Towards transformative wildlife economies
In April, I attended the 72nd General Assembly (GA) of the International Council for Game and Wildlife Conservation (CIC) in Vienna, where discussions focused on the future of wildlife use, conservation, the broader wildlife economy, and how to move towards truly transformative wildlife economies. In my contribution to the Global Wildlife Economy session, I was asked to bring in an African perspective. I approached this by stepping back from viewing wildlife economies as a single system, and instead framing them as a portfolio of interconnected enterprises, from trophy hunting and game meat production to ecotourism, fisheries, live sales, medicinal and aromatic plants and other forms of wildlife use, all operating within the same landscapes and often drawing on the same landscape.
What becomes clear through this lens is how closely these different activities are linked, even when they are managed separately. Drawing on my current research in the game meat sector in South Africa, I reflected on how this plays out in practice. While different parts of the system, wildlife management, food safety, and environmental oversight, tend to operate within clearly defined mandates, they do not always connect as seamlessly as the value chain itself, which continues uninterrupted from harvesting through to processing and markets. This creates a subtle but important tension. Because in the end, outcomes are shaped less by whether wildlife is used, and more by how the system around that use is structured and governed. And this, I think, extends beyond the game meat sector. It points to a broader pattern across wildlife economies more generally.
Across the Assembly, there was a strong emphasis on monitoring, particularly the role of hunters and local actors in observing changes in wildlife populations and responding to disease risks. In one of the breakout discussions, it was acknowledged that while these observations are already happening on the ground, there is still a gap in more structured, cross-border systems to translate them into shared, actionable knowledge. From my perspective, this stood out as an important point. It reflects a broader shift toward recognising that wildlife health, land use, and livelihoods are interconnected, even if the systems managing them are not always fully aligned.
Across the African region, there are already strong frameworks and initiatives shaping how wildlife economies are understood and developed, from the SADC Wildlife-Based Economy Strategy to national-level reforms and investments, including biodiversity financing initiatives such as the GEF-7 programme in South Africa. In my contribution, I drew on these examples to show that the building blocks for sustainable use are already in place. What becomes more complex is how these different efforts connect in practice. Being in a space like CIC GA also made it possible to see how similar conversations are unfolding elsewhere. In discussions with colleagues working on community-based conservation initiatives, including Panda Mbegu (supporting community conservation in Africa), it became clear that while contexts differ, many underlying challenges are shared, particularly in linking conservation efforts to meaningful local participation and long-term economic opportunity. The question, then, is not simply what needs to be done, but how these efforts – across regions, sectors, and scales – can be better connected.
Moving forward, the opportunity is not necessarily to create entirely new systems, but to better connect what already exists, across actors, knowledge systems, and the full value chain. This includes strengthening coordination between wildlife economy actors, supporting more meaningful forms of participation, and enabling local ownership and enterprise development. It also requires recognising that many of the challenges observed are not only technical, but structural, reflecting long-standing separations between policy and practice, institutions and livelihoods, and, in some cases, people and the landscapes they depend on.
At a broader level, what stayed with me was the level of coordination and cohesion demonstrated within the CIC platform.
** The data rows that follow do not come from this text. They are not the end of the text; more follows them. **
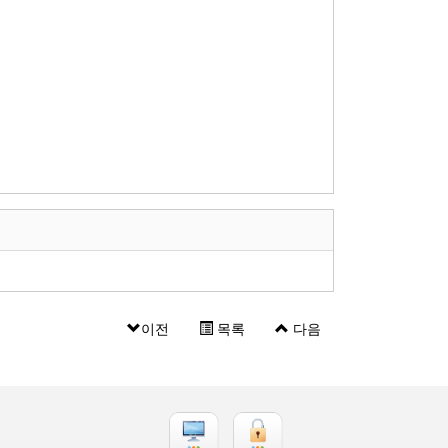
이전
목록
다음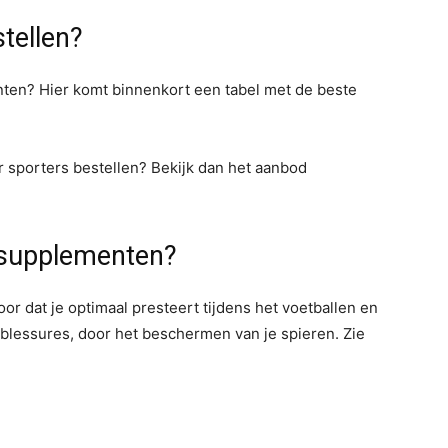
tellen?
nten? Hier komt binnenkort een tabel met de beste
r sporters bestellen? Bekijk dan het aanbod
l supplementen?
r dat je optimaal presteert tijdens het voetballen en
blessures, door het beschermen van je spieren. Zie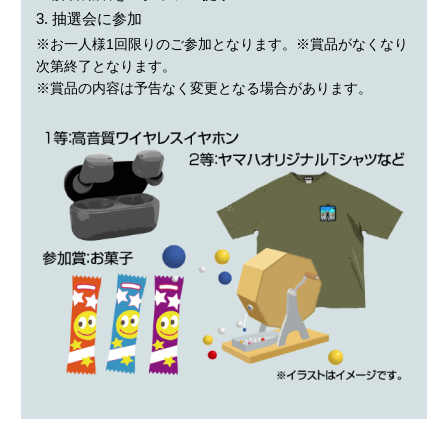
3. 抽選会に参加
※お一人様1回限りのご参加となります。※賞品がなくなり
次第終了となります。
※賞品の内容は予告なく変更となる場合があります。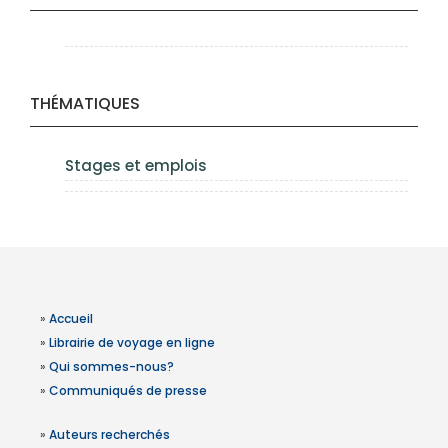
THÉMATIQUES
Stages et emplois
»
Accueil
»
Librairie de voyage en ligne
»
Qui sommes-nous?
»
Communiqués de presse
»
Auteurs recherchés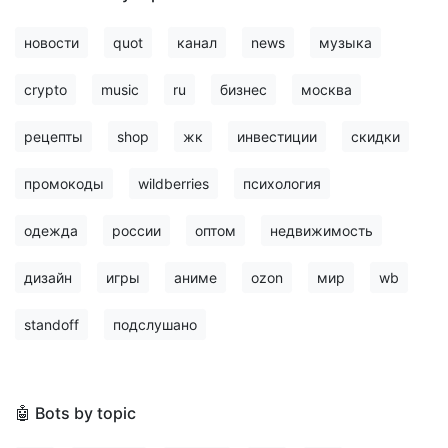
новости
quot
канал
news
музыка
crypto
music
ru
бизнес
москва
рецепты
shop
жк
инвестиции
скидки
промокоды
wildberries
психология
одежда
россии
оптом
недвижимость
дизайн
игры
аниме
ozon
мир
wb
standoff
подслушано
🤖 Bots by topic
Despite representing diverse countries and contexts, there was a clear ability to engage with shared challenges and reflect collectively on what is and is not working. This is not about comparing regions, but it does highlight what becomes possible when systems are able to align more effectively. It is, in many ways, an aspiration, something I hope to see continue to develop more strongly across African regional platforms as well.
In this regard, CIC holds a unique position, where its strength lies in its global network and its ability to bring together actors across policy, science, and practice. There is an opportunity here to move beyond exchange towards more deliberate coordination, supporting the ways knowledge, governance approaches, and lived realities connect across regions. If leveraged effectively, platforms like CIC could play a stronger role not only in advancing sustainable use narratives, but in shaping how these systems function in practice.
At the same time, these conversations must remain grounded in a critical reality: Sustainable use cannot be reduced to economic value alone. It requires systems that are ecologically responsible, socially inclusive, and governed in ways that prevent overexploitation, rather than respond to it after the fact. This is where the balance lies, not in choosing between conservation and use, but in ensuring that the systems enabling that use are structured to sustain both. This sense of collective purpose was perhaps most visible during the March for Conservation, a quiet but powerful moment where all participants walked together through Vienna, carrying messages such as “Hunters protect biodiversity” and “Conservation for nature.” For me, what stood out was not just the message, but the diversity of those present – young and old, from different countries and backgrounds, moving together with a shared sense of purpose.
Being at the CIC General Assembly reminded me that spaces like this matter. Not because they resolve all the challenges, but because they create room to reflect, to question, and to better understand how different pieces of the system connect.
And perhaps that is where the real work begins.